Updated March 19, 2013 at 10:20 p.m.

Adam Scott and Jennifer Westfeldt skip the mess of love and marriage and decide to have a baby together in "Friends With Kids."

Adam Scott and Jennifer Westfeldt skip the mess of love and marriage and decide to have a baby together in "Friends With Kids."

There is a societal norm that, for the most part, expects people to fall in love, get married and then have children. In that order.

In "Friends With Kids," (R) after witnessing their coupled friends become less fun, less cute (less everything, really), two besties decide to break the norm and have a child together without all the nasty marriage and love stuff.

"I promise to commit to this 50 percent of the time." Julie, played by Jennifer Westfeldt, and Jason, a great Adam Scott, shake; and it's decided - they're having a baby.

The college friends love each other (but not in that way, obviously). They both want to have kids now, and worry about finding a partner later. What could possibly go wrong?
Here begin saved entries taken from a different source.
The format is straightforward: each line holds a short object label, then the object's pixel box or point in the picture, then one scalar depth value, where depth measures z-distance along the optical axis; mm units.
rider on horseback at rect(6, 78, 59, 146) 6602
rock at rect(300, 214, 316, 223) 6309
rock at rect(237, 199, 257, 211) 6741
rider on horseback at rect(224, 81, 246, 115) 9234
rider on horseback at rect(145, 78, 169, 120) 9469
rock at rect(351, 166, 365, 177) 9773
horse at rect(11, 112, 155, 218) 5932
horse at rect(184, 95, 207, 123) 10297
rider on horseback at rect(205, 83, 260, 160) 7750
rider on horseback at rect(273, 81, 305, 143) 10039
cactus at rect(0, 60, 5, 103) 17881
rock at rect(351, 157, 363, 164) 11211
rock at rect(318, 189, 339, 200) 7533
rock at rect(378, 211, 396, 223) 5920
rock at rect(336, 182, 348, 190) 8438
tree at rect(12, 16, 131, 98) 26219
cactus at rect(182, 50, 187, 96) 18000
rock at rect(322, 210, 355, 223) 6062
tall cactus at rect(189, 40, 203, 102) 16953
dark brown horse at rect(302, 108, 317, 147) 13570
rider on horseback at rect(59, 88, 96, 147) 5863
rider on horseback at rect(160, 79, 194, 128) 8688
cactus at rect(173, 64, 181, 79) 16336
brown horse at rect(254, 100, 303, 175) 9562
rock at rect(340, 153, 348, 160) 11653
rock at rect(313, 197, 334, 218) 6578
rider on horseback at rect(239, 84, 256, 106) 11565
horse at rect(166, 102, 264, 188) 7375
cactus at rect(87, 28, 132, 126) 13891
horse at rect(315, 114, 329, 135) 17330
The idea of exploring the social construct is an interesting one, but within the realm of two attractive and successful friends falls into this weird almost cliche zone.
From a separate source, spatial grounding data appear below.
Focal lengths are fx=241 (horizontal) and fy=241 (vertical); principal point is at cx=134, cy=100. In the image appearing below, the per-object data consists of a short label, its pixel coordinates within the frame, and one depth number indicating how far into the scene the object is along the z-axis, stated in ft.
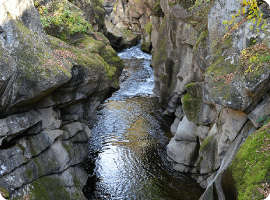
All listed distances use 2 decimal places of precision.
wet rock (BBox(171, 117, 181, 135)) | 66.23
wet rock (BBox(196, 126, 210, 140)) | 47.29
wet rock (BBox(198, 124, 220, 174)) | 40.53
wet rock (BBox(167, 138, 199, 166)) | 50.49
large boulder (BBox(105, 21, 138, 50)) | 155.12
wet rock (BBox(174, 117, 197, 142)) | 50.80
Fortunately, the cast is so strong and likeable, it really doesn't matter.

Westfeldt, who performed triple duty on the movie as the star, writer and director, really turns in a great script for her actors to play with.
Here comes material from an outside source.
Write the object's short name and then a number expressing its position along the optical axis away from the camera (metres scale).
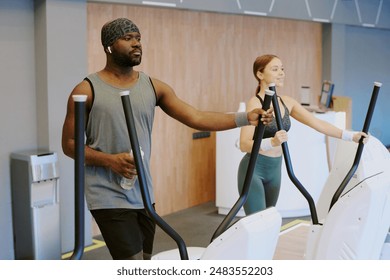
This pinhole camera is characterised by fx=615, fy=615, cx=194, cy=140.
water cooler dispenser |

Maya Rudolph, Kristen Wiig, John Hamm (Westfeldt' real-life husband) and other friendly faces really make the movie sing, reflecting different relationships and the effects having kids have on them.

For a while, the movie chugs on this path of success for Julie and Jason. They love their son, they both are dating and it is sincerely interesting to see them be happy in this alternative family situation.

Of course, however, love is never simple, and by the end of the movie we're done exploring social constructs, and we fall into the familiar tropes of Hollywood that belong in less sharp movies.

Though a little crass (the last scene is particularly, head-scratchingly vulgar), the overall product is a winning and thought-provoking romantic comedy that breathes new air into the fast-dying genre.